0
votes

I try to write a simple ANTLR4 grammar for parsing SRT subtitles files. I thought it will be an easy, introductory task, but I guess I must miss some point. But first things first --- the grammar:

grammar Srt;

file    :   subtitle (NL NL subtitle)* EOF;

subtitle:   SUBNO NL
            TSTAMP ' --> ' TSTAMP NL
            LINE (NL LINE)*;

TSTAMP  :   I99 ':' I59 ':' I59 ',' I999;
SUBNO   :   D09+;
NL      :   '\r'? '\n';
LINE    :   ~('\r'|'\n')+;

fragment I999   :   D09 D09 D09;
fragment I99    :   D09 D09;
fragment I59    :   D05 D09;
fragment D09    :   [0-9];
fragment D05    :   [0-5];

And here's a beginning of a SRT file where the problem stars:

1
00:00:20,000 --> 00:00:26,000

The error I get is:

line 2:0 mismatched input '00:00:20,000 --> 00:00:26,000' expecting TSTAMP

So it looks like the second line applied to the lexer rule LINE (as this is the longest token it could have been matched), however what I expect is to match the rule TSTAMP (and that's why it's defined before LINE rule in the grammar).
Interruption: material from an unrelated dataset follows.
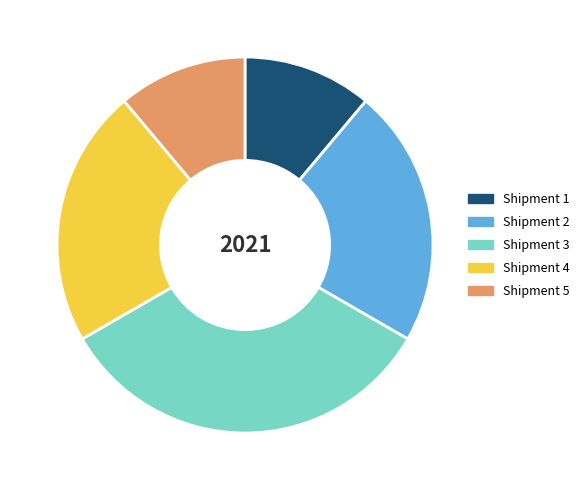

Between Shipment 2 and Shipment 1, which is larger?

Shipment 2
My ANTLR4 knowledge is to weak at this point to tweak the grammar in a way, that lexer could try to match a subset on tokens depending on current position in parser rule. What I intend to achieve is to match TSTAMP and not LINE, as TSTAMP is in fact expected input. Maybe I could trick it with some lexer modes, but I can hardly believe it couldn't be written in a simpler way. Can it?
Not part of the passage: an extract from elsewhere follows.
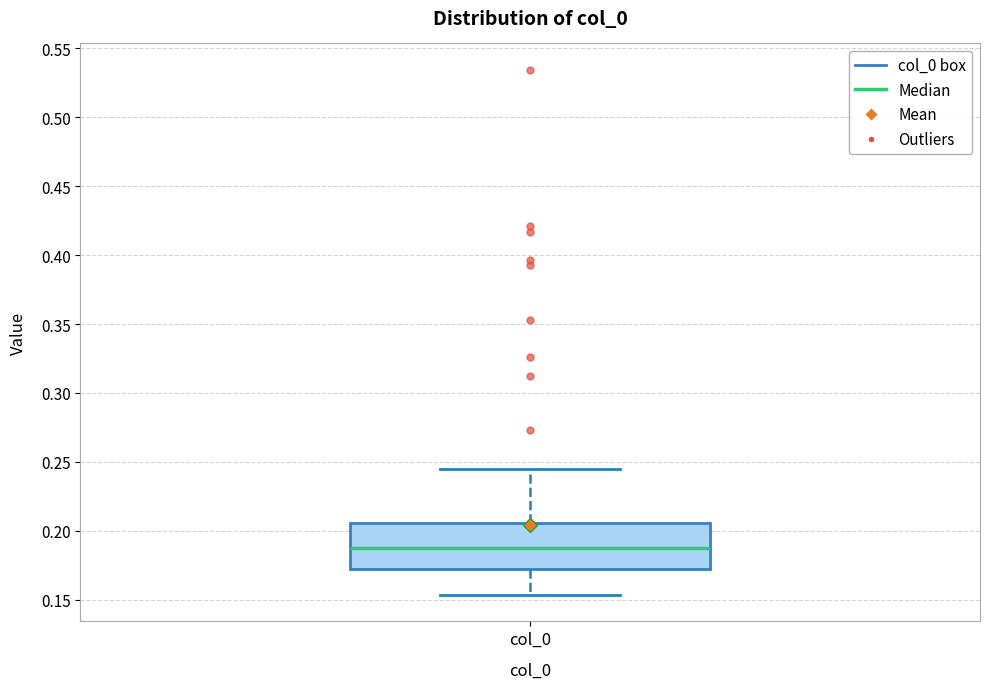

Transcribe this box plot: give where the median line is, the range the box spans, and where the two whiskers end, as read against the y-axis. The values are not printed on the chart, so give them approximately, as read against the axis.

median 0.190, box 0.170 to 0.205, whiskers 0.155 to 0.245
As CoronA suggested the trick was to defer the decision for LINE rule to the parser and this was the clue. I modified the grammar a bit more and now it parser subtitles smoothly:

grammar Srt;

file    :   subtitle (NL NL subtitle)* EOF;

subtitle:   SUBNO NL
            TSTAMP ' --> ' TSTAMP NL
            lines;

lines   :   line (NL line)*;
line    :   (LINECHAR | SUBNO | TSTAMP)*;

TSTAMP  :   I99 ':' I59 ':' I59 ',' I999;
SUBNO   :   D09+;
NL      :   '\r'? '\n';
LINECHAR:   ~[\r\n];

fragment I999   :   D09 D09 D09?;
fragment I99    :   D09 D09;
fragment I59    :   D05 D09;
fragment D09    :   [0-9];
fragment D05    :   [0-5];
1

1 Answers

2
votes

Your definition of the token LINE subsumes everything:

LINE    :   ~('\r'|'\n')+;

Each TSTAMP is also a LINE but a line can match longer lexems. And it does as you can see. ANTLR prefers longest matches.
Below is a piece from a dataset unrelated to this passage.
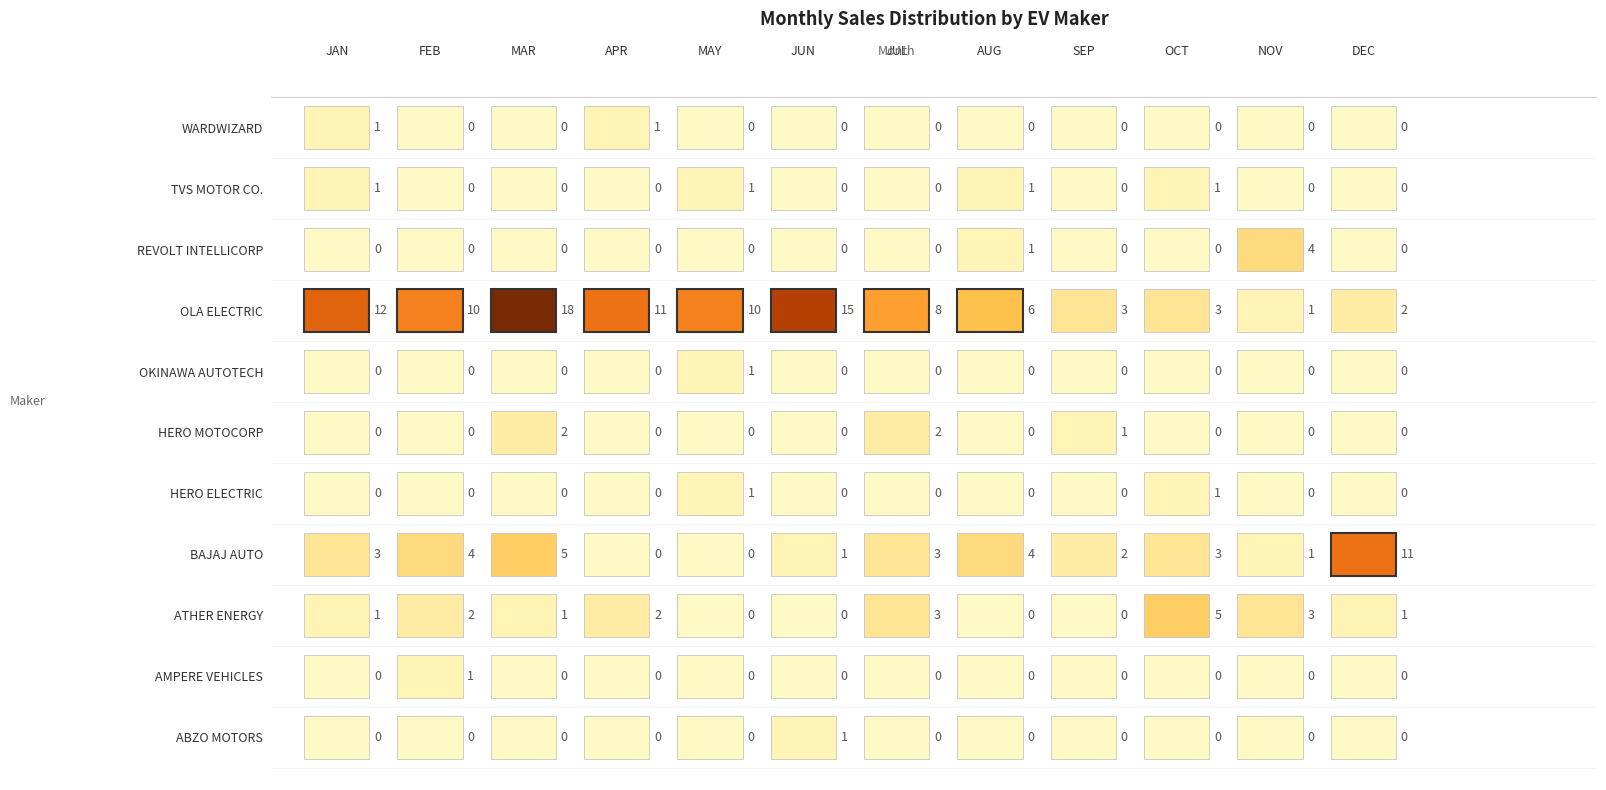

Is it true that WARDWIZARD INNOVATIONS & MOBILITY LTD equals 0 at MAR?

True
To make your grammar work, transfer the decision what a line is from the lexer into the parser:

subtitle:   SUBNO NL
            TSTAMP ' --> ' TSTAMP NL
            line*;

line:   (LINECHAR | TSTAMP | SUBNO)* NL?;

...

LINECHAR    :   ~('\r'|'\n' ) ; //remove the '+'

You can see that a line may contain any LINE_CHAR but also TSTAMPs and SUBNOs.